Also, there's the matter of actually finding time for the beach. Island life itself is more complicated than it looks from this end of a Jimmy Buffett song. Grocery shopping, for example, can take all day, since you have to visit every mom-and-pop store on the island to find what's on your list. Al's has eggs but no butter; KJ's has butter but no eggs; Yvette's has neither, but there's beautiful Romaine lettuce. Or maybe it's all vice-versa this week.
Other ordinary chores take more time than you'd expect because of heat (weeding requires lots of breaks and water), culture (office hours are only suggestions, so there might be no one to accept your bill payment) or other island realities (geckoes are great bug-catchers at night, but they leave a lot of, um, morning gifts to clean up).
Because there's such a great chance of something screwing up your day, it is that much more important to try to give each day some structure. Set a goal, even if it's only one thing. Make a list, even if only half of it gets done. Structure helps you avoid extreme frustration and lets you really enjoy that beer on the beach once you get to it.
Being a freelance writer is a lot like living on an island.
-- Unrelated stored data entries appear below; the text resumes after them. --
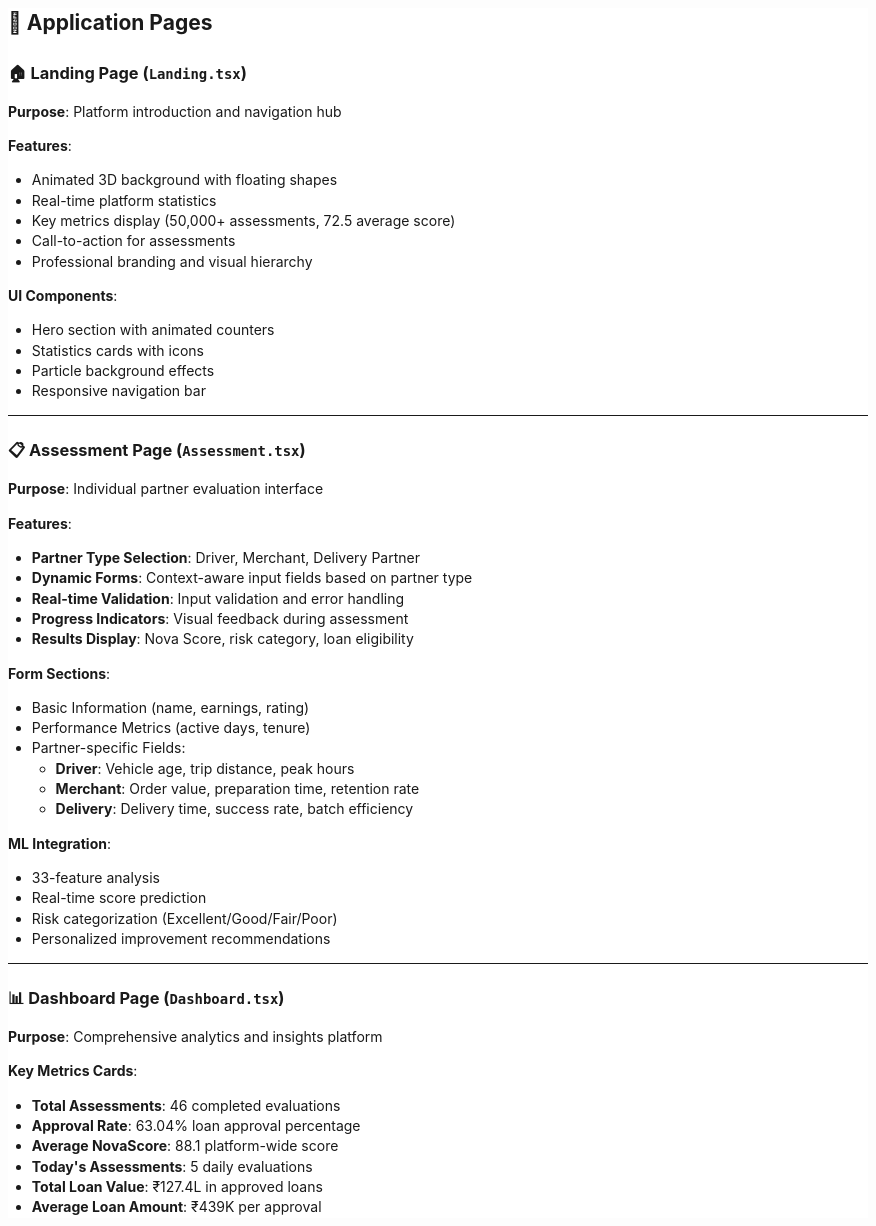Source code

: ## 📱 Application Pages

### 🏠 Landing Page (`Landing.tsx`)
**Purpose**: Platform introduction and navigation hub

**Features**:
- Animated 3D background with floating shapes
- Real-time platform statistics
- Key metrics display (50,000+ assessments, 72.5 average score)
- Call-to-action for assessments
- Professional branding and visual hierarchy

**UI Components**:
- Hero section with animated counters
- Statistics cards with icons
- Particle background effects
- Responsive navigation bar

---

### 📋 Assessment Page (`Assessment.tsx`)
**Purpose**: Individual partner evaluation interface

**Features**:
- **Partner Type Selection**: Driver, Merchant, Delivery Partner
- **Dynamic Forms**: Context-aware input fields based on partner type
- **Real-time Validation**: Input validation and error handling
- **Progress Indicators**: Visual feedback during assessment
- **Results Display**: Nova Score, risk category, loan eligibility

**Form Sections**:
- Basic Information (name, earnings, rating)
- Performance Metrics (active days, tenure)
- Partner-specific Fields:
  - **Driver**: Vehicle age, trip distance, peak hours
  - **Merchant**: Order value, preparation time, retention rate
  - **Delivery**: Delivery time, success rate, batch efficiency

**ML Integration**:
- 33-feature analysis
- Real-time score prediction
- Risk categorization (Excellent/Good/Fair/Poor)
- Personalized improvement recommendations

---

### 📊 Dashboard Page (`Dashboard.tsx`)
**Purpose**: Comprehensive analytics and insights platform

**Key Metrics Cards**:
- **Total Assessments**: 46 completed evaluations
- **Approval Rate**: 63.04% loan approval percentage
- **Average NovaScore**: 88.1 platform-wide score
- **Today's Assessments**: 5 daily evaluations
- **Total Loan Value**: ₹127.4L in approved loans
- **Average Loan Amount**: ₹439K per approval
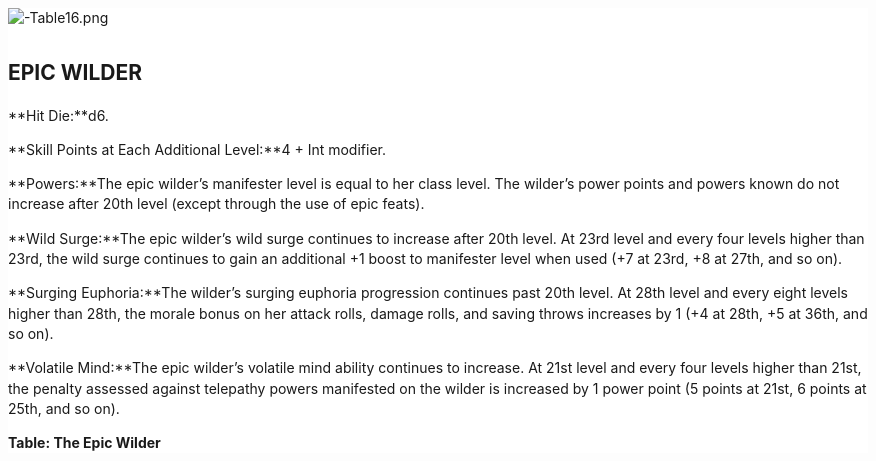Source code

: 


































![-Table16.png](-Table16.png)





## EPIC WILDER

**Hit Die:**d6.

**Skill Points at Each Additional Level:**4 + Int modifier.

**Powers:**The epic wilder’s manifester level is equal to her class level. The wilder’s power points and powers known do not increase after 20th level (except through the use of epic feats).

**Wild Surge:**The epic wilder’s wild surge continues to increase after 20th level. At 23rd level and every four levels higher than 23rd, the wild surge continues to gain an additional +1 boost to manifester level when used (+7 at 23rd, +8 at 27th, and so on).

**Surging Euphoria:**The wilder’s surging euphoria progression continues past 20th level. At 28th level and every eight levels higher than 28th, the morale bonus on her attack rolls, damage rolls, and saving throws increases by 1 (+4 at 28th, +5 at 36th, and so on).

**Volatile Mind:**The epic wilder’s volatile mind ability continues to increase. At 21st level and every four levels higher than 21st, the penalty assessed against telepathy powers manifested on the wilder is increased by 1 power point (5 points at 21st, 6 points at 25th, and so on).

**Table: The Epic Wilder**



## 

## 





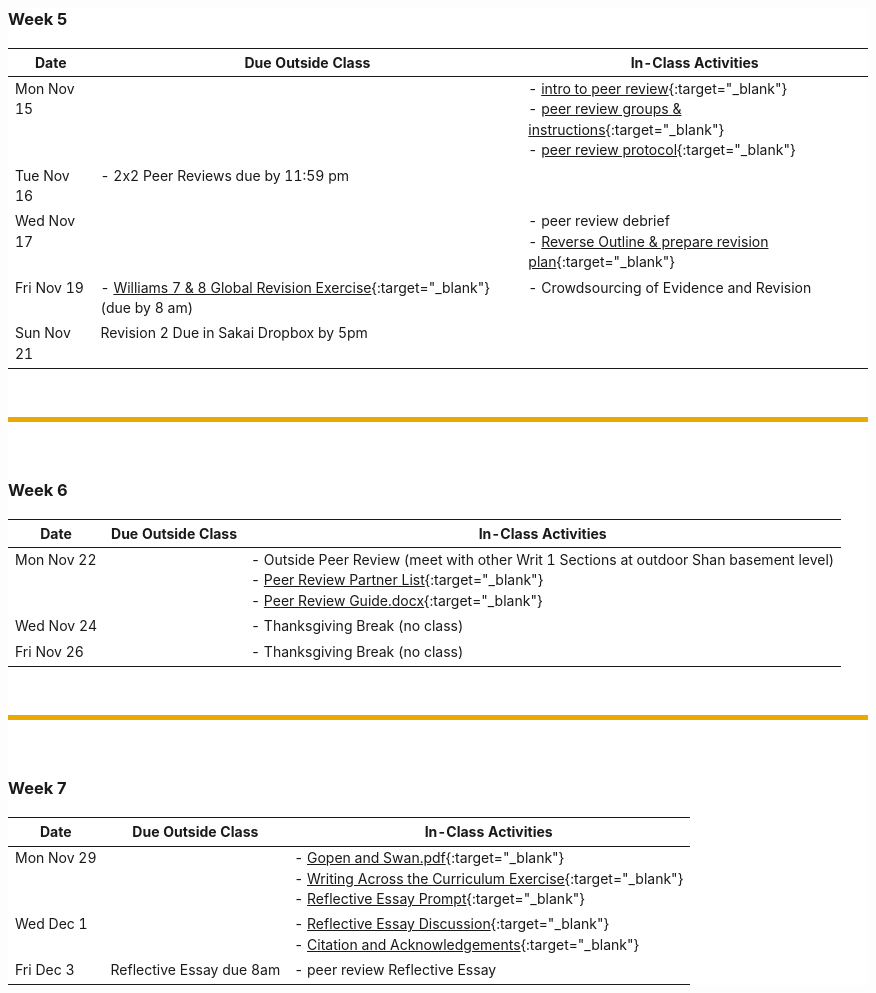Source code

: ### Week 5

Date       | Due Outside Class | In-Class Activities 
-----------|-------------------|-------------------
Mon Nov 15 |                   | - [intro to peer review](https://drive.google.com/file/d/1wcWZOayT5vJzpK2uVjQNsZKH21BSJaJs/view?usp=sharing){:target="_blank"} <br> - [peer review groups & instructions](https://docs.google.com/document/d/1b7PT22Vx1hwedD6NyDOop_GSc7rnbG08lOXtjvL-kwE/edit?usp=sharing){:target="_blank"} <br> - [peer review protocol](https://docs.google.com/document/d/1Vhp_dCH-xmvJjCKUQgxgrI2UimTeB2fU/edit?usp=sharing&ouid=117002842337913012603&rtpof=true&sd=true){:target="_blank"}
Tue Nov 16 | - 2x2 Peer Reviews due by 11:59 pm | 
Wed Nov 17 |                   | - peer review debrief <br> - [Reverse Outline & prepare revision plan](https://docs.google.com/document/d/1XIFgvkWlfs8ZNX-c3OHUTi2HuxoQVxPHiNJz7n5W90g/edit?usp=sharing){:target="_blank"}
Fri Nov 19 | - [Williams 7 & 8 Global Revision Exercise](https://docs.google.com/document/d/1Az6-_NkVSMc4iD3bwy2Mnfy97xYysH-p/edit?usp=sharing&ouid=117002842337913012603&rtpof=true&sd=true){:target="_blank"} (due by 8 am) | - Crowdsourcing of Evidence and Revision
Sun Nov 21 | Revision 2 Due in Sakai Dropbox by 5pm | 



<br>
<hr style="color:black;background-color:#EAAA00;height:5px">
<br>

### Week 6

Date       | Due Outside Class | In-Class Activities 
-----------|-------------------|-------------------
Mon Nov 22 |                    | - Outside Peer Review (meet with other Writ 1 Sections at outdoor Shan basement level) <br> - [Peer Review Partner List](){:target="_blank"} <br> - [Peer Review Guide.docx](https://docs.google.com/document/d/155ERv7JnW-rmKGaoxUBuWAyysOd7zRpz/edit?usp=sharing&ouid=117002842337913012603&rtpof=true&sd=true){:target="_blank"}
Wed Nov 24 | | - Thanksgiving Break (no class)
Fri Nov 26 | | - Thanksgiving Break (no class)




<br>
<hr style="color:black;background-color:#EAAA00;height:5px">
<br>

### Week 7

Date       | Due Outside Class | In-Class Activities 
-----------|-------------------|-------------------
Mon Nov 29 | | - [Gopen and Swan.pdf](https://drive.google.com/file/d/1ZK6-awgwoIALLK1zf5d9E_PsrcDaNy9D/view?usp=sharing){:target="_blank"} <br> - [Writing Across the Curriculum Exercise](https://docs.google.com/document/d/1XrDQnw75VZW5HVwA1L6JxwGK3FTUUA4VngHPA03N4wQ/edit?usp=sharing){:target="_blank"} <br> - [Reflective Essay Prompt](https://drive.google.com/file/d/1-RKhXKFUR0dX6DRW0ohsSXVRyBxe-9UG/view?usp=sharing){:target="_blank"}
Wed Dec 1 |                    | - [Reflective Essay Discussion](https://drive.google.com/file/d/1-RKhXKFUR0dX6DRW0ohsSXVRyBxe-9UG/view?usp=sharing){:target="_blank"} <br> - [Citation and Acknowledgements](https://drive.google.com/file/d/1XPeUJtegXZrUhnuNwnJTe0IDLQCz0fp-/view?usp=sharing){:target="_blank"} <br> 
Fri Dec 3 | Reflective Essay due 8am | - peer review Reflective Essay
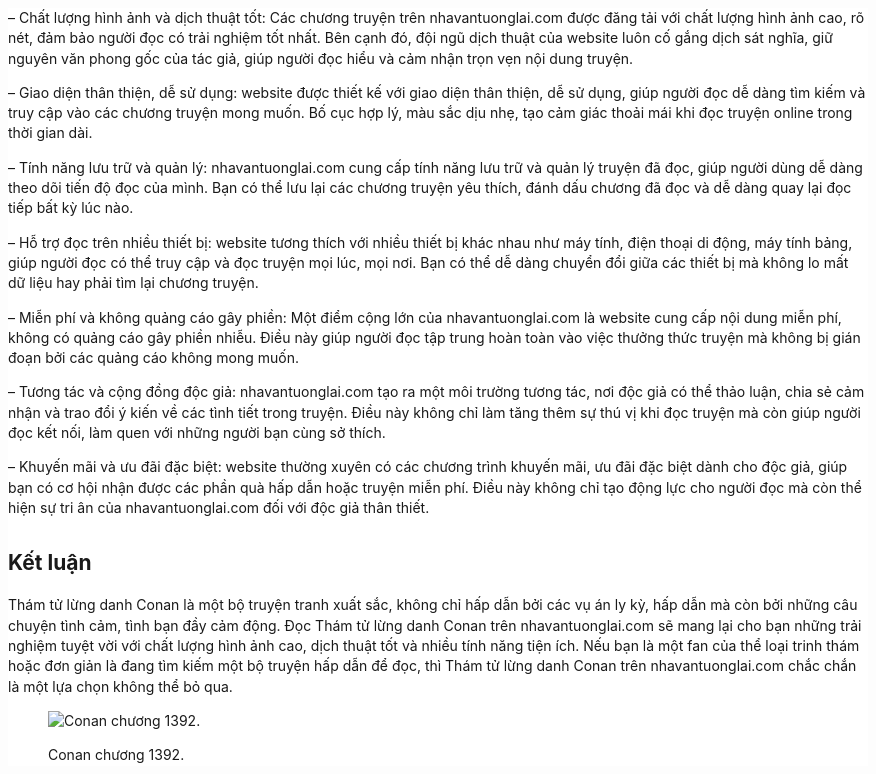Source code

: – Chất lượng hình ảnh và dịch thuật tốt: Các chương truyện trên nhavantuonglai.com được đăng tải với chất lượng hình ảnh cao, rõ nét, đảm bảo người đọc có trải nghiệm tốt nhất. Bên cạnh đó, đội ngũ dịch thuật của website luôn cố gắng dịch sát nghĩa, giữ nguyên văn phong gốc của tác giả, giúp người đọc hiểu và cảm nhận trọn vẹn nội dung truyện.

– Giao diện thân thiện, dễ sử dụng: website được thiết kế với giao diện thân thiện, dễ sử dụng, giúp người đọc dễ dàng tìm kiếm và truy cập vào các chương truyện mong muốn. Bố cục hợp lý, màu sắc dịu nhẹ, tạo cảm giác thoải mái khi đọc truyện online trong thời gian dài.

– Tính năng lưu trữ và quản lý: nhavantuonglai.com cung cấp tính năng lưu trữ và quản lý truyện đã đọc, giúp người dùng dễ dàng theo dõi tiến độ đọc của mình. Bạn có thể lưu lại các chương truyện yêu thích, đánh dấu chương đã đọc và dễ dàng quay lại đọc tiếp bất kỳ lúc nào.

– Hỗ trợ đọc trên nhiều thiết bị: website tương thích với nhiều thiết bị khác nhau như máy tính, điện thoại di động, máy tính bảng, giúp người đọc có thể truy cập và đọc truyện mọi lúc, mọi nơi. Bạn có thể dễ dàng chuyển đổi giữa các thiết bị mà không lo mất dữ liệu hay phải tìm lại chương truyện.

– Miễn phí và không quảng cáo gây phiền: Một điểm cộng lớn của nhavantuonglai.com là website cung cấp nội dung miễn phí, không có quảng cáo gây phiền nhiễu. Điều này giúp người đọc tập trung hoàn toàn vào việc thưởng thức truyện mà không bị gián đoạn bởi các quảng cáo không mong muốn.

– Tương tác và cộng đồng độc giả: nhavantuonglai.com tạo ra một môi trường tương tác, nơi độc giả có thể thảo luận, chia sẻ cảm nhận và trao đổi ý kiến về các tình tiết trong truyện. Điều này không chỉ làm tăng thêm sự thú vị khi đọc truyện mà còn giúp người đọc kết nối, làm quen với những người bạn cùng sở thích.

– Khuyến mãi và ưu đãi đặc biệt: website thường xuyên có các chương trình khuyến mãi, ưu đãi đặc biệt dành cho độc giả, giúp bạn có cơ hội nhận được các phần quà hấp dẫn hoặc truyện miễn phí. Điều này không chỉ tạo động lực cho người đọc mà còn thể hiện sự tri ân của nhavantuonglai.com đối với độc giả thân thiết.

## Kết luận

Thám tử lừng danh Conan là một bộ truyện tranh xuất sắc, không chỉ hấp dẫn bởi các vụ án ly kỳ, hấp dẫn mà còn bởi những câu chuyện tình cảm, tình bạn đầy cảm động. Đọc Thám tử lừng danh Conan trên nhavantuonglai.com sẽ mang lại cho bạn những trải nghiệm tuyệt vời với chất lượng hình ảnh cao, dịch thuật tốt và nhiều tính năng tiện ích. Nếu bạn là một fan của thể loại trinh thám hoặc đơn giản là đang tìm kiếm một bộ truyện hấp dẫn để đọc, thì Thám tử lừng danh Conan trên nhavantuonglai.com chắc chắn là một lựa chọn không thể bỏ qua.

<figure><img src="https://data.nhavantuonglai.com/image/illustrations/cover-nhavantuonglai-com-0692.jpg" alt="Conan chương 1392." title="Conan chương 1392." height=100% width=100%><figcaption><p>Conan chương 1392.</p></figcaption></figure>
Whole days unhindered by time clocks can be either wonderfully productive, or you can find yourself metaphorically running the extension cord out to the beach and waking with the hangover of knowing you've wasted another one. That's why structure is all-important in this life, too. We have to create on our own the starting time, the mid-morning break, the deadlines and the "team" goals. Otherwise, it's too easy to sleep in, do laundry instead of a rewrite, or use the afternoon to finish that New Yorker article you started over lunch.
So plan it, list it, schedule it and time it. Then reward yourself for sticking at it. Maybe with a pina colada.